The Vintage Port session (Half A Century of Superlative Port) was one of the highlights of the Decanter Fine Wine Encounter for me. I had the chance to taste some absolute gems – including the rare Dow’s 1966, Graham’s 1963, Warre’s 1960 and the exceptionally rare Graham’s 1955. A line-up like that deserves a separate article and I’ll write that at some point.

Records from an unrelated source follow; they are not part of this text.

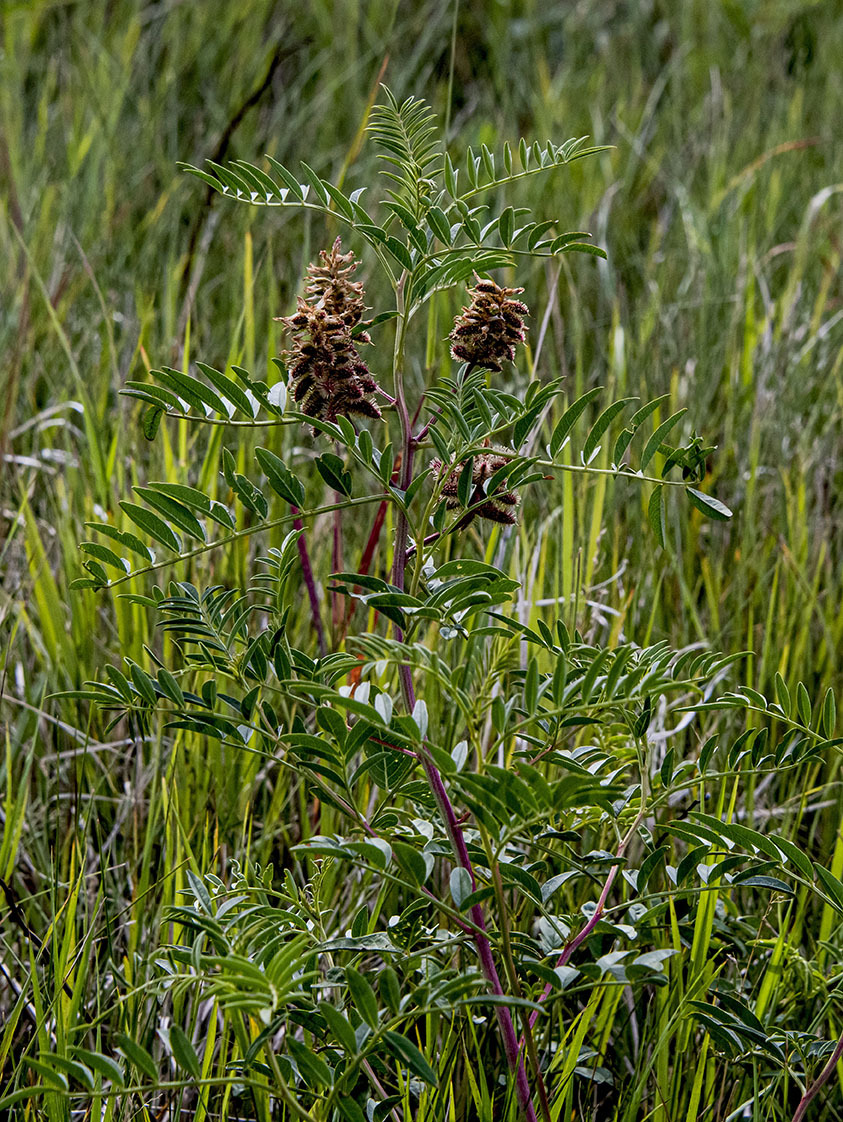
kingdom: Plantae
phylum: Tracheophyta
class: Magnoliopsida
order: Fabales
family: Fabaceae
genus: Glycyrrhiza
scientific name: Glycyrrhiza lepidota
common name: American liquorice
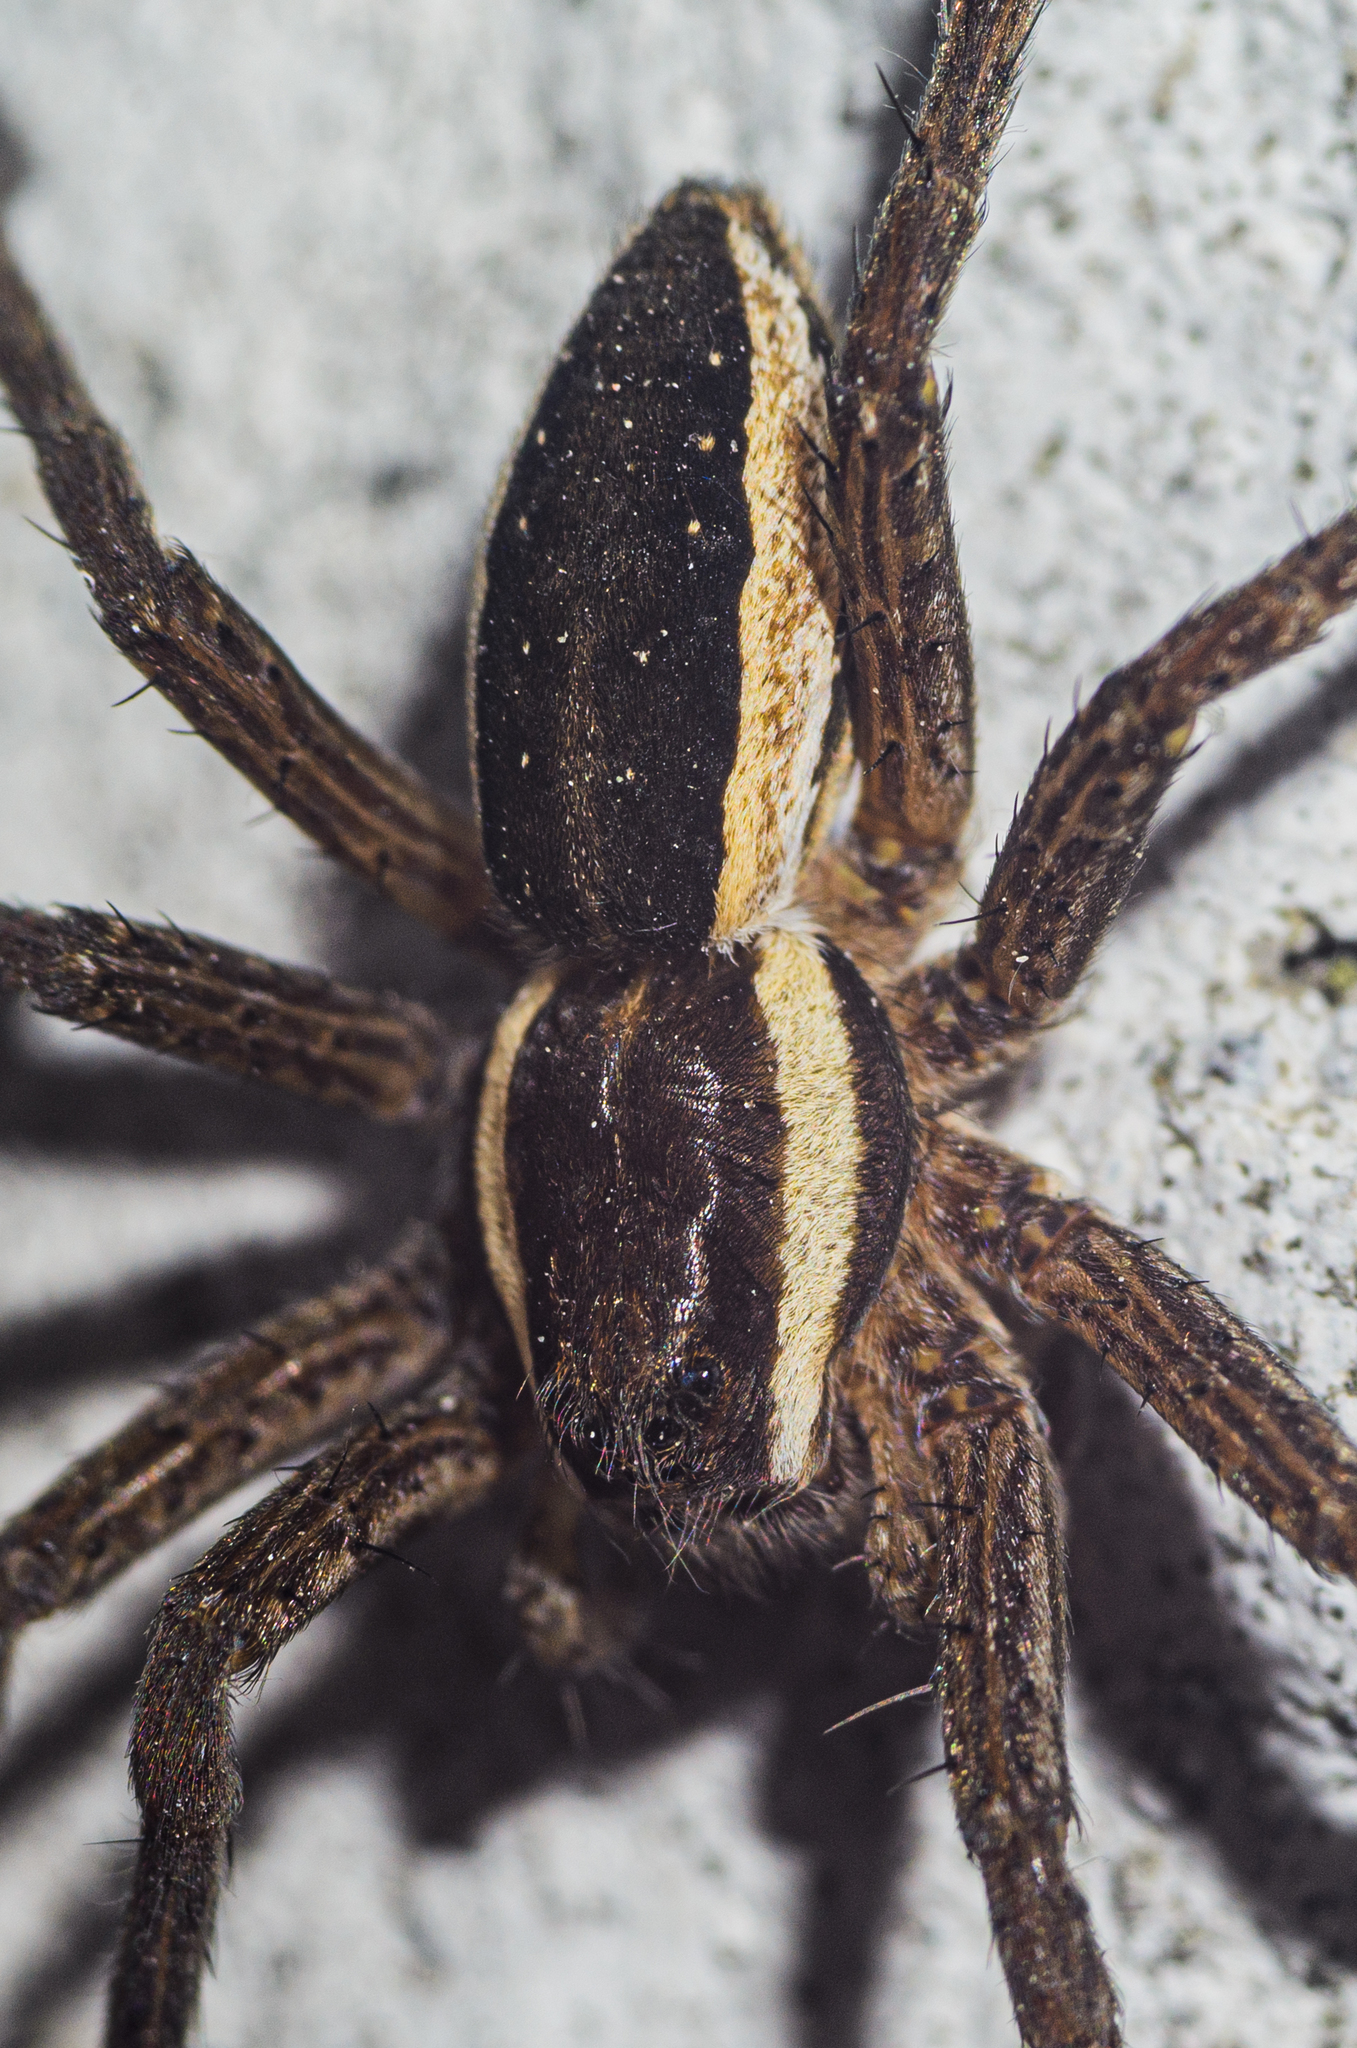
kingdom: Animalia
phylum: Arthropoda
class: Arachnida
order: Araneae
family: Pisauridae
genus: Dolomedes
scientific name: Dolomedes
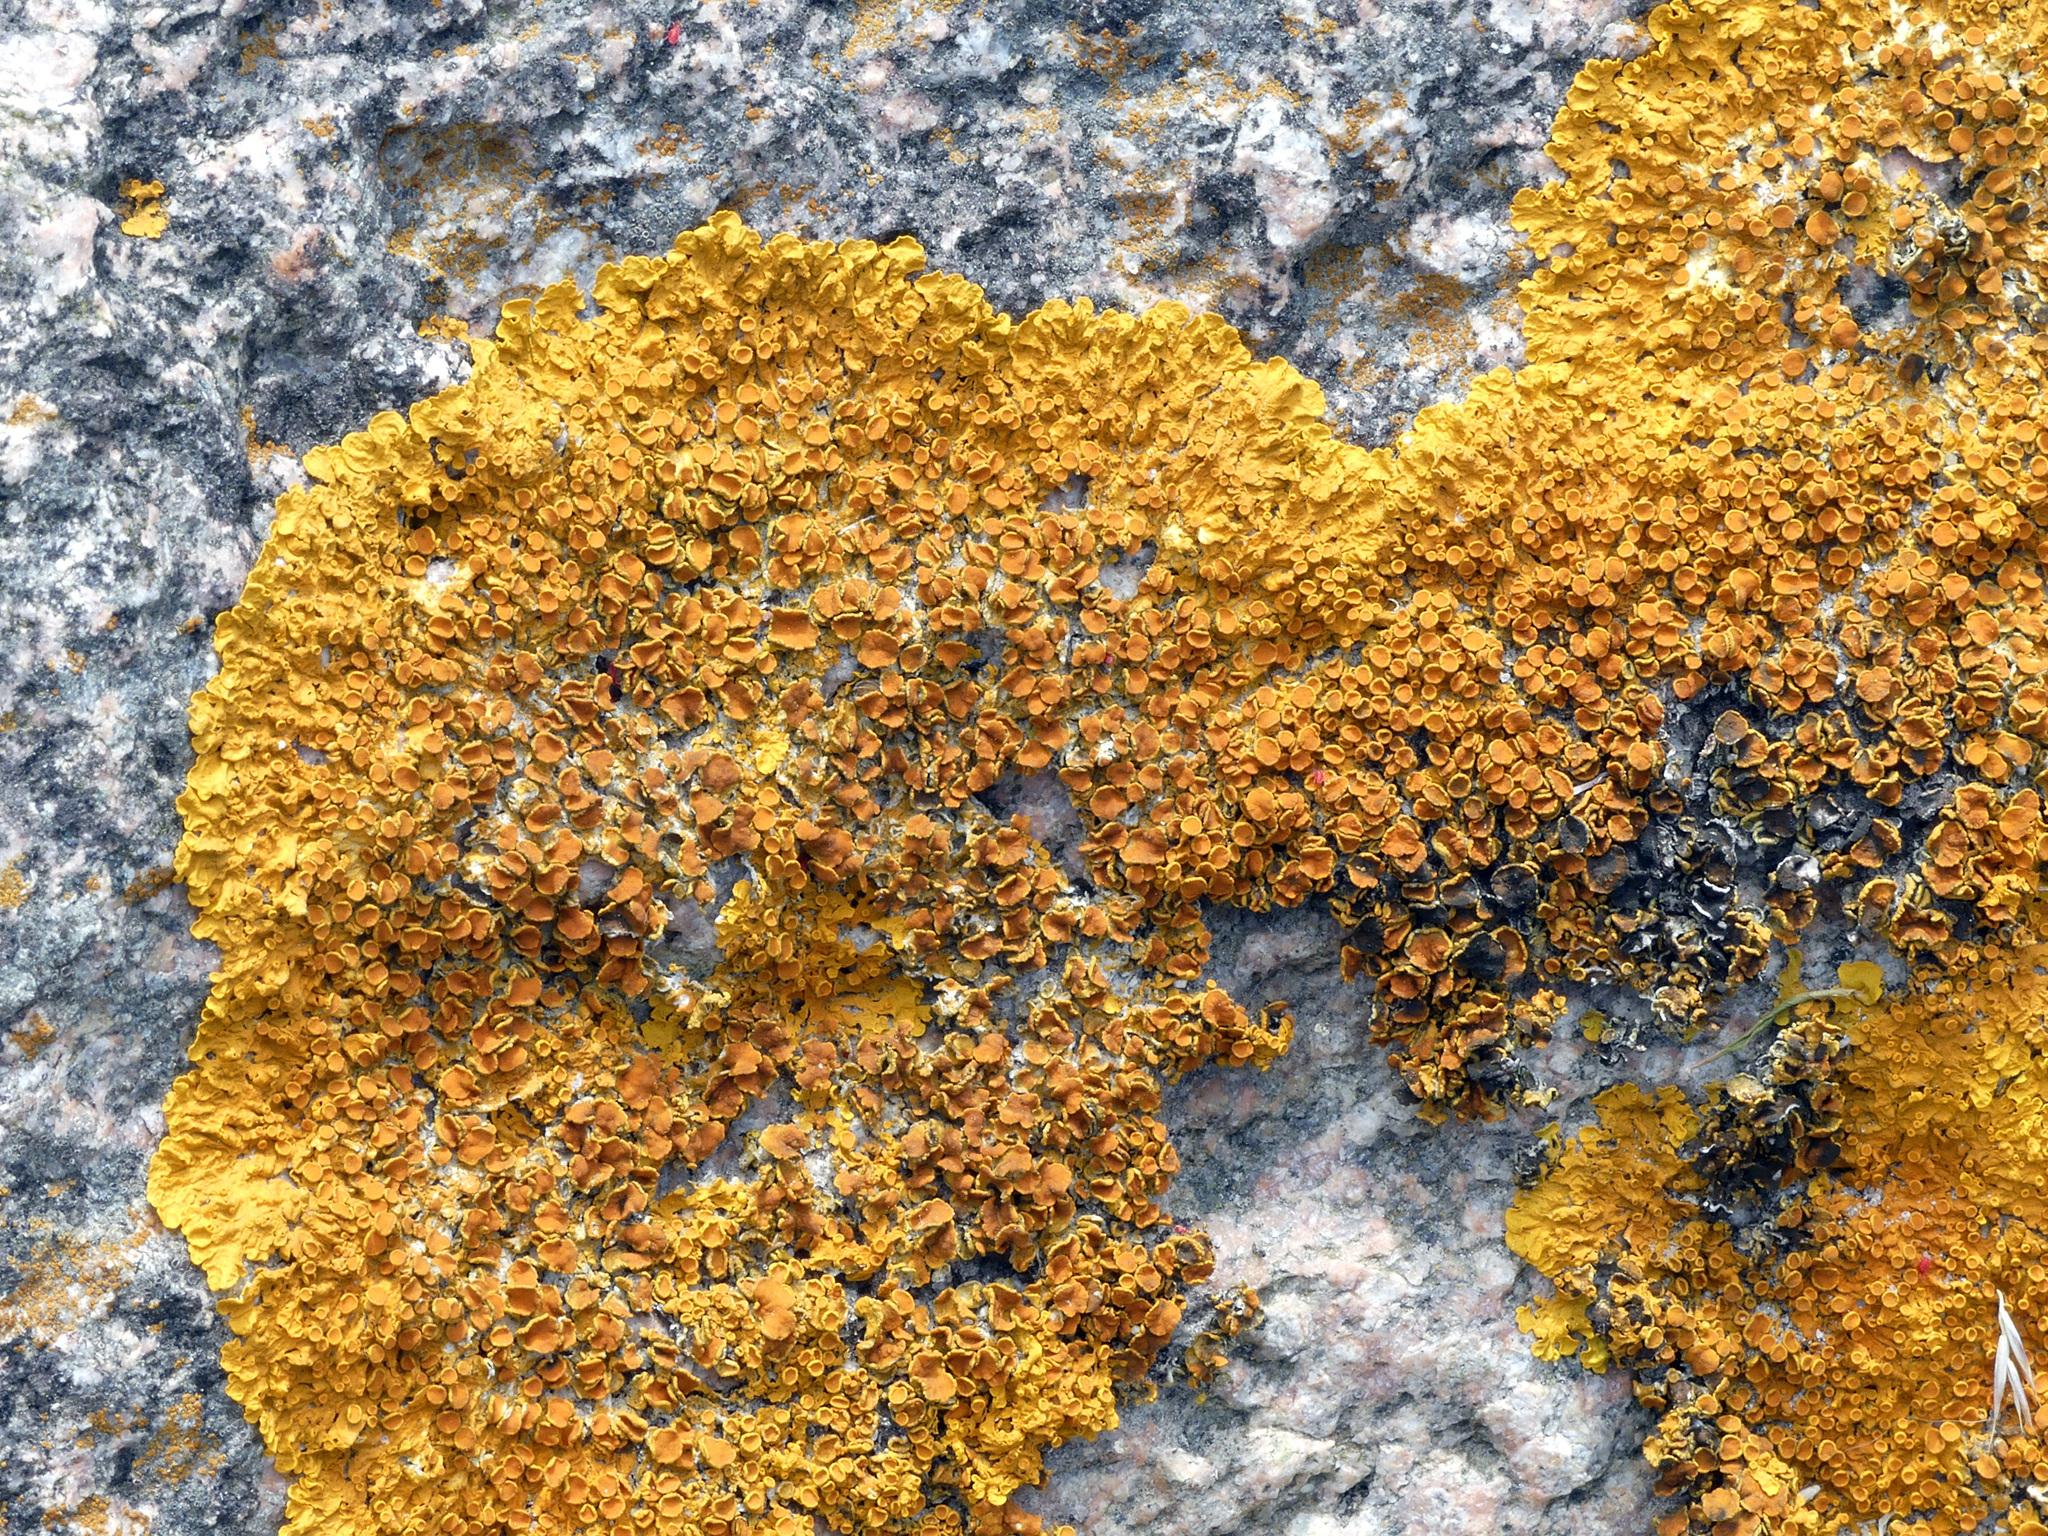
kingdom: Fungi
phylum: Ascomycota
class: Lecanoromycetes
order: Teloschistales
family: Teloschistaceae
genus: Xanthoria
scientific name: Xanthoria parietina
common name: Common orange lichen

Attending the Decanter Fine Wine Encounter 2010 was definitely a good investment and worth every minute that I spent there. It was different from the trade shows that I usually attend – where the focus is on the business of finding suppliers/importers and there are all kinds of wines (not just good wines). At this event by contrast, the focus is on enjoying the wine – and most of the wineries are reputed producers that were showing good to excellent wines. So what was missing at Decanter Fine Wine Encounter? If anyone at Decanter is reading this article (or reading it to this point!) – I do have a wish-list. For one, I would have liked to see Sherry and Madeira represented. I may have missed something, but I did not see a single Sherry or Madeira at the event. As the pages of Decanter keep reminding us, these are among the greatest (albeit underappreciated) wines in the world. I would also have liked to see more Burgundy and California. There’s always a wish-list, but it does not detract in any way from the excellent show overall!